15. Mûsâ, idarecilerin, halkın farkına varamayacakları bir sırada şehre girdi. Orada iki kişinin kavga ettiklerini gördü. Şu kendi tarafındandı. Öteki de düşman tarafından. Kendi kabilesinden olan, düşman tarafından olana karşı Mûsâ’dan yardım istedi. Mûsâ da, ötekine yumruk vurma durumunda kaldı, ölümüne sebep oldu. Bunun üzerine: 'Bu şeytanın işidir. O düşmandır, insanı başına buyruk hale getirerek, hak yoldan uzaklaştıran, dalâleti, bozuk düzeni, helâki tercihine imkân sağlayandır.' dedi.
16. Mûsâ: 'Rabbim, bir insan öldürmekle kendime zulmettim, kendime haksızlık ettim. Beni bağışla' dedi. Allah Mûsâ’yı bağışladı, affetti.
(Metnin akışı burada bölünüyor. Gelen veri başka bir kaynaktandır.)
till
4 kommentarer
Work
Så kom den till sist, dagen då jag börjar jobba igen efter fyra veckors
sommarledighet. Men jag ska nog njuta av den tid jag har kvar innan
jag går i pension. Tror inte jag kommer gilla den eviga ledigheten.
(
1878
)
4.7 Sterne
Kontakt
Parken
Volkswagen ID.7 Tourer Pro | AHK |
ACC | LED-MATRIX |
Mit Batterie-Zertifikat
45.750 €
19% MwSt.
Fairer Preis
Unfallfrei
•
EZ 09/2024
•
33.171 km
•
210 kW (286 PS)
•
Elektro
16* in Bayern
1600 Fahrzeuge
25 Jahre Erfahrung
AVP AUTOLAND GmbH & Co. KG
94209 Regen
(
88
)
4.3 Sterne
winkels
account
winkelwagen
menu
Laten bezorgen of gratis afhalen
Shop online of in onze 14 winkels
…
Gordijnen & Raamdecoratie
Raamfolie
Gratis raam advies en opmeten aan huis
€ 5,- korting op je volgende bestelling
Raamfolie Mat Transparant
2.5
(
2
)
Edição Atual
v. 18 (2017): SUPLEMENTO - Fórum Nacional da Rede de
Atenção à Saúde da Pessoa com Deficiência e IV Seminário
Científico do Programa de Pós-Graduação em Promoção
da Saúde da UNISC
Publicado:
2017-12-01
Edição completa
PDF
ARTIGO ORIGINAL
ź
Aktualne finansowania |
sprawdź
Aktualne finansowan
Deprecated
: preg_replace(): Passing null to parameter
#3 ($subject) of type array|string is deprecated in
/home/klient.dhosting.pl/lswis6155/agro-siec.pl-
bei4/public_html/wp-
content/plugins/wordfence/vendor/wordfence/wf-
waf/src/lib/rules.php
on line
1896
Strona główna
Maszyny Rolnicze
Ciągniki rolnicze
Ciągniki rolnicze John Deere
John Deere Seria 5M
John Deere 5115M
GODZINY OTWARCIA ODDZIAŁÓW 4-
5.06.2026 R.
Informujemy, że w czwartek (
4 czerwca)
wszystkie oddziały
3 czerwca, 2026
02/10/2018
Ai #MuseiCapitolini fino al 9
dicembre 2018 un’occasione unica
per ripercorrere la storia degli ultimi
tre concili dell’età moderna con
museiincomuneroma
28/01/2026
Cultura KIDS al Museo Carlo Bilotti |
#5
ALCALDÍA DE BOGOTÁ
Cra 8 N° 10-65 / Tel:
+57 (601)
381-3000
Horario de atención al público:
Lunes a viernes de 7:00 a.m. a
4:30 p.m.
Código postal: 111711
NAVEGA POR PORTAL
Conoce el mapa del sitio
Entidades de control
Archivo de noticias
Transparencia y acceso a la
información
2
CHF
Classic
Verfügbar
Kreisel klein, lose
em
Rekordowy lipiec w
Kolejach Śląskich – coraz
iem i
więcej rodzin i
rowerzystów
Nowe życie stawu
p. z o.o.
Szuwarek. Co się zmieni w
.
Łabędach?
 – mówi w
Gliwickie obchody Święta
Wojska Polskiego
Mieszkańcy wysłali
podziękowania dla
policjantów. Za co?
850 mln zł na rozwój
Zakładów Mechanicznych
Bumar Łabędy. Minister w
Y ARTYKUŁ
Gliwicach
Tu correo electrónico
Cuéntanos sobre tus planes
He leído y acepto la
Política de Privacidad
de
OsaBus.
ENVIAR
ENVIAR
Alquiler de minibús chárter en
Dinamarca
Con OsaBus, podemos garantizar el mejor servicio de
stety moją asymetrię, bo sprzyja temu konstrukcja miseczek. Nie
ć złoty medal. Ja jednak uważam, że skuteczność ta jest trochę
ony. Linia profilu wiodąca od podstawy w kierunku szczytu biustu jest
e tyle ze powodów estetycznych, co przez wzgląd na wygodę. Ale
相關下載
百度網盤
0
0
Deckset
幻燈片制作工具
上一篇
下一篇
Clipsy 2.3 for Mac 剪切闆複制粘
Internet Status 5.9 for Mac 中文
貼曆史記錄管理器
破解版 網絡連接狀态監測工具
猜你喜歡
O çok bağışlayıcı, engin merhamet sahibidir.
17. 'Rabbim, bana ihsan ettiğin nimetlere, affına, öğrettiğin ilme ve şeriatına andolsun ki, artık nesilleri yok etme suçu işleyen, kavgacılara, âsilere, suçlulara arka çıkmayacağım.' dedi.
18. Şehirde korku içinde etrafı gözetleyerek sabahladı. Bir de ne görsün, dün kendisinden yardım isteyen kimse, feryad ederek yine kendisinden yardım istiyor. Bu sefer Mûsâ ona: 'Anlaşılıyor ki, sen, besbelli bir azgınsın' dedi.
19. Mûsâ, ikisine de düşman olan adamı sarsarak yakalamak isteyince, adam: 'Ey Mûsâ, dün birini öldürdüğün gibi, beni de mi öldürmek istiyorsun? İlle de, bu ülkede gücüne karşı konulmayan bir zorba olmayı mı arzuluyorsun? Arabulucu olmayı, ortalığı yatıştırmayı istemiyor musun?' dedi.
20. Şehrin öbür ucundan, Firavun’un sarayından (mü’min) bir adam koşarak geldi. 'Ey Mûsâ, devlet büyükleri, seni öldürmek için aralarında müzakere yapıyorlar, çık git. İnan ki, ben senin iyiliğini isteyenlerdenim' dedi.
21. Mûsâ korka korka, etrafı gözetleyerek şehirden çıktı. 'Rabbim, inkâr ile, isyan ile, baskı, zulüm ve işkenceyle temel hak ve hürriyetleri, Allah yolunu, Allah yolundaki faaliyetleri engelleyen, insanları köleleştirmekte devam eden zâlim, müşrik bir kavimden beni kurtar' dedi.